Paul, I read on Twitter (yes I know it’s Twitter!) that the police estimate is 2 million.
AFAIK the Met no longer publish their estimates (although things still “leak”, of course) and the Torygraph (predictably) is reporting the turnout was much lower.
Apologies if this has already been posted or if you have already seen it but I just got home and saw https://www.bbc.co.uk/news/uk-47680979
I was there, but this is extraordinary. If you saw my last post I have to recant - You do get a special view from the streets, but the view from the air is awesome.
I have no idea how true this is but crowd analysis experts (apparently there is such a thing) estimate the maximum amount of people to be around 625,000 and considerably less than a million.

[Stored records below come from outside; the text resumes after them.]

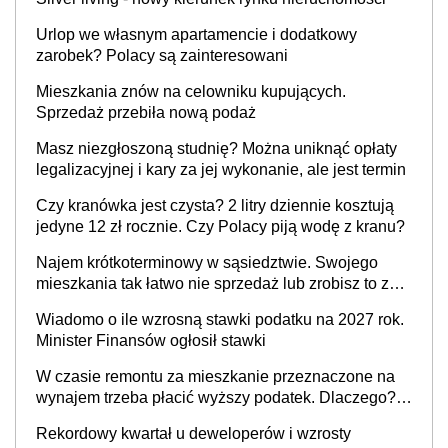
Urlop we własnym apartamencie i dodatkowy
zarobek? Polacy są zainteresowani
Mieszkania znów na celowniku kupujących.
Sprzedaż przebiła nową podaż
Masz niezgłoszoną studnię? Można uniknąć opłaty
legalizacyjnej i kary za jej wykonanie, ale jest termin
Czy kranówka jest czysta? 2 litry dziennie kosztują
jedyne 12 zł rocznie. Czy Polacy piją wodę z kranu?
Najem krótkoterminowy w sąsiedztwie. Swojego
mieszkania tak łatwo nie sprzedaż lub zrobisz to ze
stratą
Wiadomo o ile wzrosną stawki podatku na 2027 rok.
Minister Finansów ogłosił stawki
W czasie remontu za mieszkanie przeznaczone na
wynajem trzeba płacić wyższy podatek. Dlaczego?
Bo nikt nie realizuje w nim potrzeb mieszkaniowych
Rekordowy kwartał u deweloperów i wzrosty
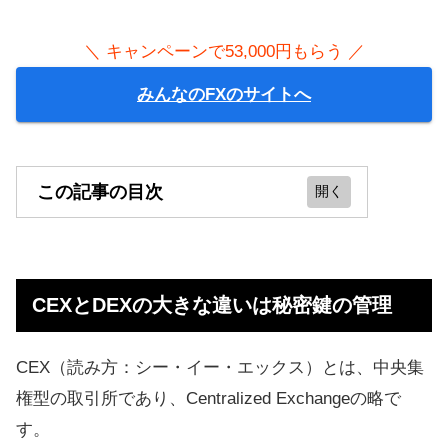
＼ キャンペーンで53,000円もらう ／
みんなのFXのサイトへ
この記事の目次
CEXとDEXの大きな違いは秘密鍵の
管理
CEXとDEXの大きな違いは秘密鍵の管理
集権型取引所（CEX）のメリット
CEXのデメリット
CEX（読み方：シー・イー・エックス）とは、中央集
集権型取引所（CEX）がおすすめな
権型の取引所であり、Centralized Exchangeの略で
人の特徴
す。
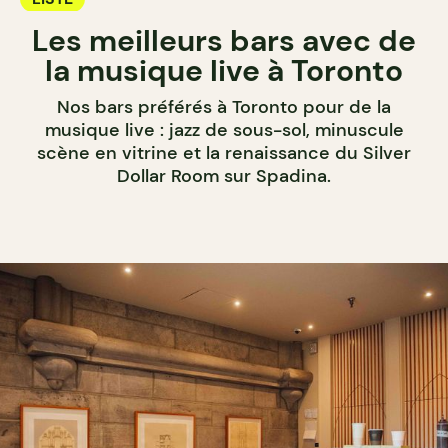
Les meilleurs bars avec de
la musique live à Toronto
Nos bars préférés à Toronto pour de la
musique live : jazz de sous-sol, minuscule
scène en vitrine et la renaissance du Silver
Dollar Room sur Spadina.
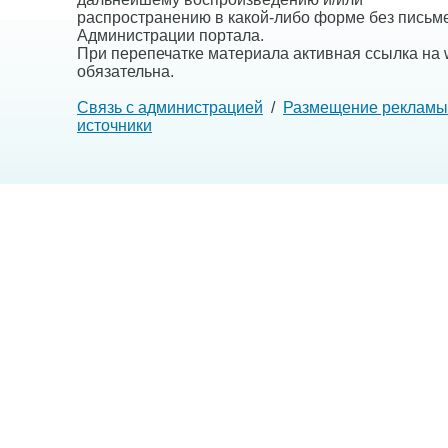
распространению в какой-либо форме без письм
Администрации портала.
При перепечатке материала активная ссылка на w
обязательна.
Связь с администрацией
/
Размещение рекламы
источники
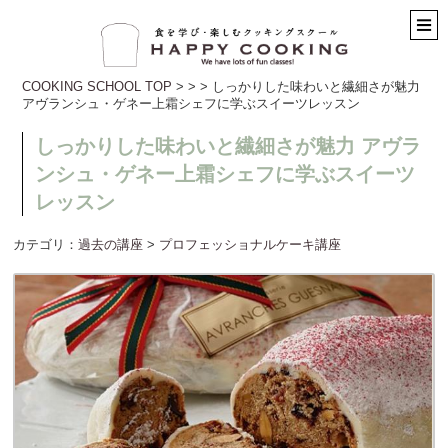
COOKING SCHOOL TOP
>
>
> しっかりした味わいと繊細さが魅力
アヴランシュ・ゲネー上霜シェフに学ぶスイーツレッスン
しっかりした味わいと繊細さが魅力 アヴラ
ンシュ・ゲネー上霜シェフに学ぶスイーツ
レッスン
カテゴリ：
過去の講座
>
プロフェッショナルケーキ講座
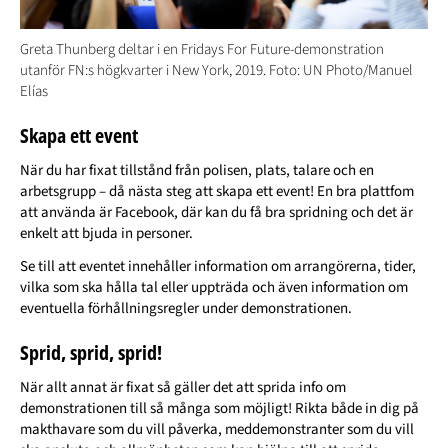
Greta Thunberg deltar i en Fridays For Future-demonstration
utanför FN:s högkvarter i New York, 2019. Foto: UN Photo/Manuel
Elías
Skapa ett event
När du har fixat tillstånd från polisen, plats, talare och en
arbetsgrupp – då nästa steg att skapa ett event! En bra plattfom
att använda är Facebook, där kan du få bra spridning och det är
enkelt att bjuda in personer.
Se till att eventet innehåller information om arrangörerna, tider,
vilka som ska hålla tal eller uppträda och även information om
eventuella förhållningsregler under demonstrationen.
Sprid, sprid, sprid!
När allt annat är fixat så gäller det att sprida info om
demonstrationen till så många som möjligt! Rikta både in dig på
makthavare som du vill påverka, meddemonstranter som du vill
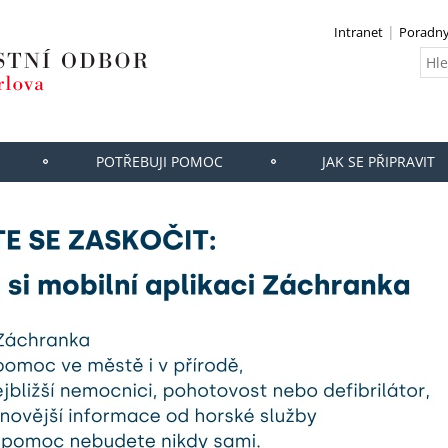
Intranet
Poradny
POTŘEBUJI POMOC
JAK SE PŘIPRAVIT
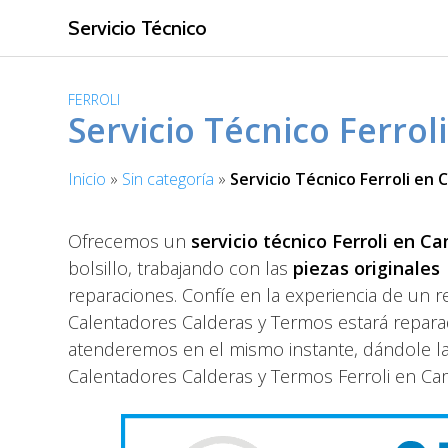
S
Servicio Técnico
a
l
t
FERROLI
a
Servicio Técnico Ferrol
r
a
Inicio
»
Sin categoría
»
Servicio Técnico Ferroli en C
l
c
o
Ofrecemos un
servicio técnico Ferroli en Ca
n
bolsillo, trabajando con las
piezas originales
t
reparaciones. Confíe en la experiencia de un r
e
Calentadores Calderas y Termos estará repara
n
i
atenderemos en el mismo instante, dándole la 
d
Calentadores Calderas y Termos Ferroli en Cam
o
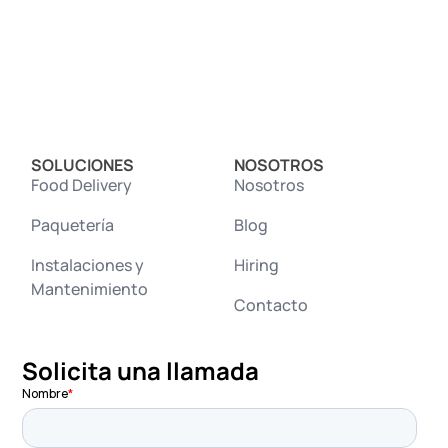
SOLUCIONES
NOSOTROS
Food Delivery
Nosotros
Paquetería
Blog
Instalaciones y
Hiring
Mantenimiento
Contacto
Solicita una llamada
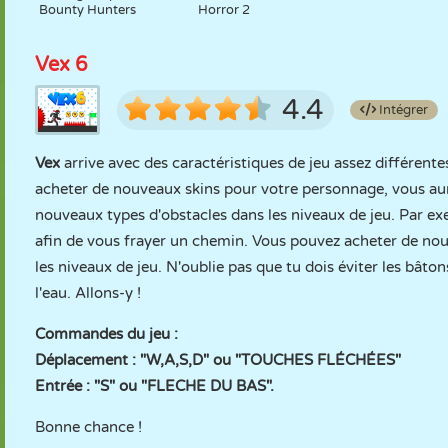
Bounty Hunters
Horror 2
Vex 6
4.4
Intégrer
Vex
arrive avec des caractéristiques de jeu assez différente
acheter de nouveaux skins pour votre personnage, vous aur
nouveaux types d'obstacles dans les niveaux de jeu. Par ex
afin de vous frayer un chemin. Vous pouvez acheter de nou
les niveaux de jeu. N'oublie pas que tu dois éviter les bâton
l'eau. Allons-y !
Commandes du jeu :
Déplacement : "W,A,S,D" ou "TOUCHES FLÉCHÉES"
Entrée : "S" ou "FLECHE DU BAS".
Bonne chance !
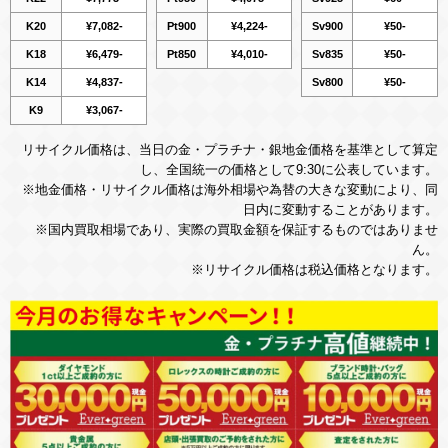
K20
¥7,082-
Pt900
¥4,224-
Sv900
¥50-
K18
¥6,479-
Pt850
¥4,010-
Sv835
¥50-
K14
¥4,837-
Sv800
¥50-
K9
¥3,067-
リサイクル価格は、当日の金・プラチナ・銀地金価格を基準として算定
し、全国統一の価格として9:30に公表しています。
※地金価格・リサイクル価格は海外相場や為替の大きな変動により、同
日内に変動することがあります。
※国内買取相場であり、実際の買取金額を保証するものではありませ
ん。
※リサイクル価格は税込価格となります。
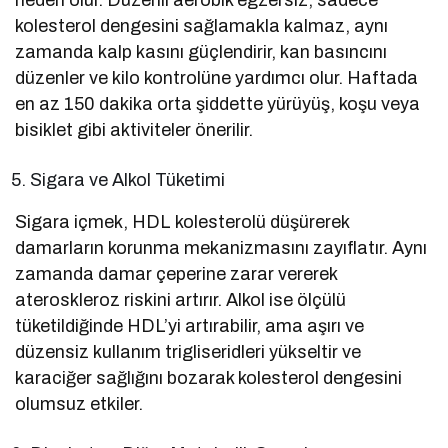
neden olur. Düzenli aerobik egzersiz, sadece
kolesterol dengesini sağlamakla kalmaz, aynı
zamanda kalp kasını güçlendirir, kan basıncını
düzenler ve kilo kontrolüne yardımcı olur. Haftada
en az 150 dakika orta şiddette yürüyüş, koşu veya
bisiklet gibi aktiviteler önerilir.
Sigara ve Alkol Tüketimi
Sigara içmek, HDL kolesterolü düşürerek
damarların korunma mekanizmasını zayıflatır. Aynı
zamanda damar çeperine zarar vererek
ateroskleroz riskini artırır. Alkol ise ölçülü
tüketildiğinde HDL’yi artırabilir, ama aşırı ve
düzensiz kullanım trigliseridleri yükseltir ve
karaciğer sağlığını bozarak kolesterol dengesini
olumsuz etkiler.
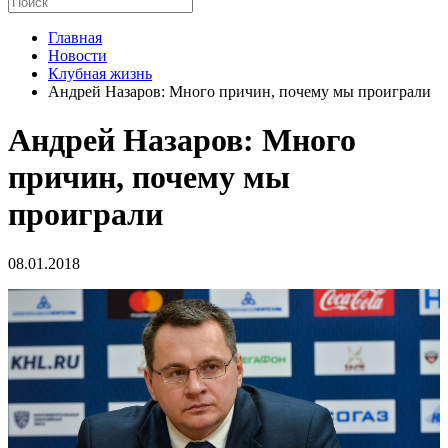
Главная
Новости
Клубная жизнь
Андрей Назаров: Много причин, почему мы проиграли
Андрей Назаров: Много
причин, почему мы
проиграли
08.01.2018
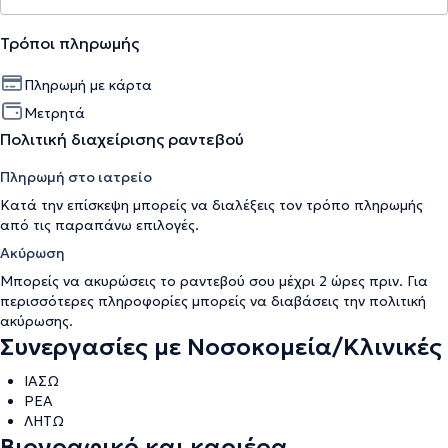
Τρόποι πληρωμής
Πληρωμή με κάρτα
Μετρητά
Πολιτική διαχείρισης ραντεβού
Πληρωμή στο ιατρείο
Κατά την επίσκεψη μπορείς να διαλέξεις τον τρόπο πληρωμής
από τις παραπάνω επιλογές.
Ακύρωση
Μπορείς να ακυρώσεις το ραντεβού σου μέχρι 2 ώρες πριν. Για
περισσότερες πληροφορίες μπορείς να διαβάσεις την
πολιτική
ακύρωσης
.
Συνεργασίες με Νοσοκομεία/Κλινικές
ΙΑΣΩ
ΡΕΑ
ΛΗΤΩ
Βιογραφικό και καριέρα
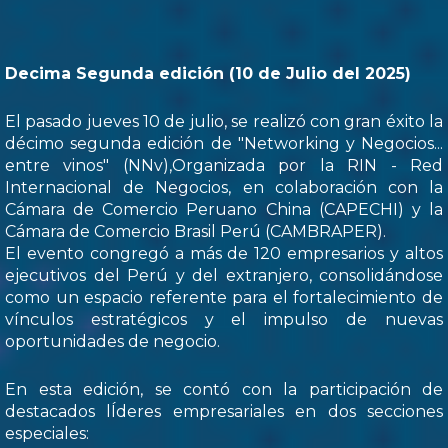
Decima Segunda edición (10 de Julio del 2025)
El pasado jueves 10 de julio, se realizó con gran éxito la
décimo segunda edición de "Networking y Negocios...
entre vinos" (NNv),Organizada por la RIN - Red
Internacional de Negocios, en colaboración con la
Cámara de Comercio Peruano China (CAPECHI) y la
Cámara de Comercio Brasil Perú (CAMBRAPER).
El evento congregó a más de 120 empresarios y altos
ejecutivos del Perú y del extranjero, consolidándose
como un espacio referente para el fortalecimiento de
vínculos estratégicos y el impulso de nuevas
oportunidades de negocio.
En esta edición, se contó con la participación de
destacados lÍderes empresariales en dos secciones
especiales:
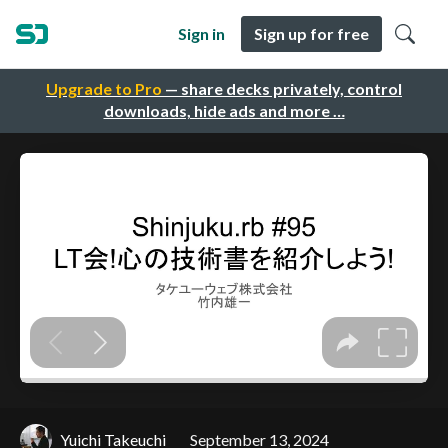
Sign in
Sign up for free
Upgrade to Pro
— share decks privately, control
downloads, hide ads and more …
Yuichi Takeuchi
September 13, 2024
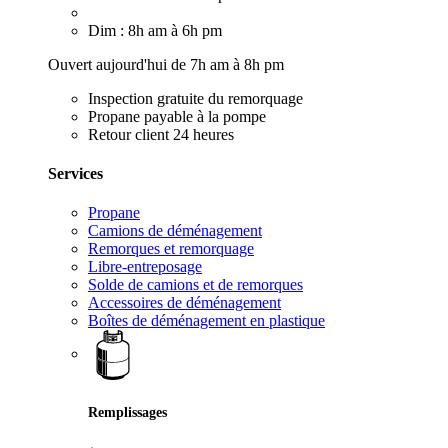
Dim : 8h am à 6h pm
Ouvert aujourd'hui de 7h am à 8h pm
Inspection gratuite du remorquage
Propane payable à la pompe
Retour client 24 heures
Services
Propane
Camions de déménagement
Remorques et remorquage
Libre-entreposage
Solde de camions et de remorques
Accessoires de déménagement
Boîtes de déménagement en plastique
Remplissages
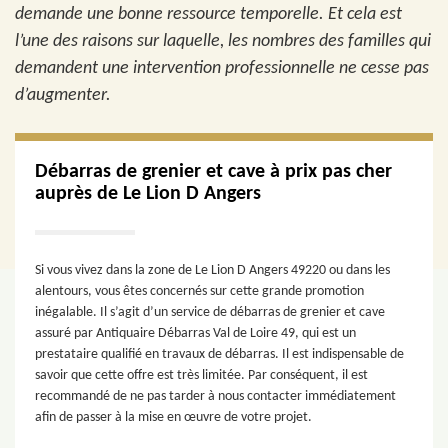
demande une bonne ressource temporelle. Et cela est
l’une des raisons sur laquelle, les nombres des familles qui
demandent une intervention professionnelle ne cesse pas
d’augmenter.
Débarras de grenier et cave à prix pas cher
auprès de Le Lion D Angers
Si vous vivez dans la zone de Le Lion D Angers 49220 ou dans les
alentours, vous êtes concernés sur cette grande promotion
inégalable. Il s’agit d’un service de débarras de grenier et cave
assuré par Antiquaire Débarras Val de Loire 49, qui est un
prestataire qualifié en travaux de débarras. Il est indispensable de
savoir que cette offre est très limitée. Par conséquent, il est
recommandé de ne pas tarder à nous contacter immédiatement
afin de passer à la mise en œuvre de votre projet.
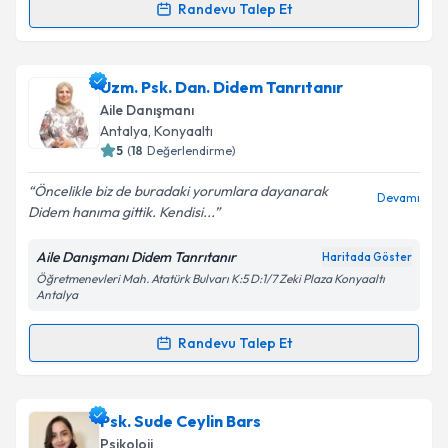
Randevu Talep Et
Aile Danışmanı Ülkü Demirci
için randevu takvimi
talebi oluşturun. Size bu uzmandan randevu almanız
Uzm. Psk. Dan. Didem Tanrıtanır
için bir takvim hazırlandığında e-posta ile
bilgilendireceğiz.
Aile Danışmanı
Antalya
, Konyaaltı
E-posta Adresiniz
5
(
18
Değerlendirme)
Öncelikle biz de buradaki yorumlara dayanarak
Devamı
Didem hanıma gittik. Kendisi...
Kişisel verilerimin işlenmesine ilişkin
Aydınlatma
Aile Danışmanı Didem Tanrıtanır
Haritada Göster
Metni
'ni okudum ve kişisel verilerimin belirtilen
Öğretmenevleri Mah. Atatürk Bulvarı K:5 D:1/7 Zeki Plaza Konyaaltı
kapsamda işlenmesini kabul ediyorum.
Antalya
Randevu Talep Et
Takvim Talebini Gönder
Randevu Takvimi Talebi
Uzm. Psk. Dan. Didem Tanrıtanır
için randevu
Psk. Sude Ceylin Bars
takvimi talebi oluşturun. Size bu uzmandan randevu
Psikoloji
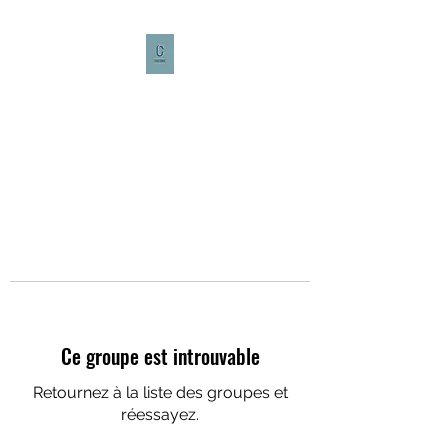
CULTURE CAFÉ
Ce groupe est introuvable
Retournez à la liste des groupes et
réessayez.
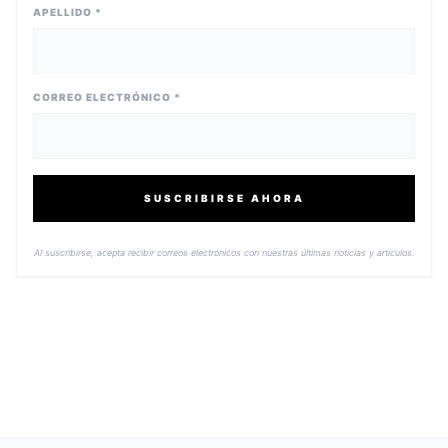
APELLIDO *
CORREO ELECTRÓNICO *
SUSCRIBIRSE AHORA
Al suscribirse, acepta recibir correos electrónicos con nuestras últimas noticias y artículos.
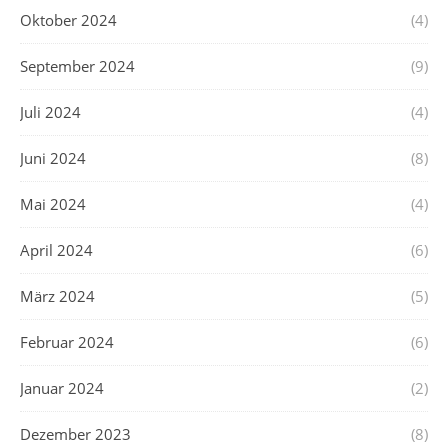
Oktober 2024
(4)
September 2024
(9)
Juli 2024
(4)
Juni 2024
(8)
Mai 2024
(4)
April 2024
(6)
März 2024
(5)
Februar 2024
(6)
Januar 2024
(2)
Dezember 2023
(8)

But still one of the biggest marches in London. Brexit March numbers
2-4 people per square metre sounds fair - I’d worked out a rough guesstimate using 4km for the length of the route and 1000 people in a 20x20m square - with the narrowest parts of the route at about the 20m and the widest 40m giving a very conservative estimate of about 300,000. In fact I think that the crowd density was a lot more than 1000 people in 40m2 in many places.
BUT, that is the “static” capacity of the route which was full from about 1:15 to at least 4:30 and some people said as late as 5:30 so there were possibly up to three “refreshes” of the static capacity as people marched along the streets. That helicopter footage was just a 9 minute snapshot of the march.
In short 2 million is almost certainly OTT but 1 million is really pretty plausible.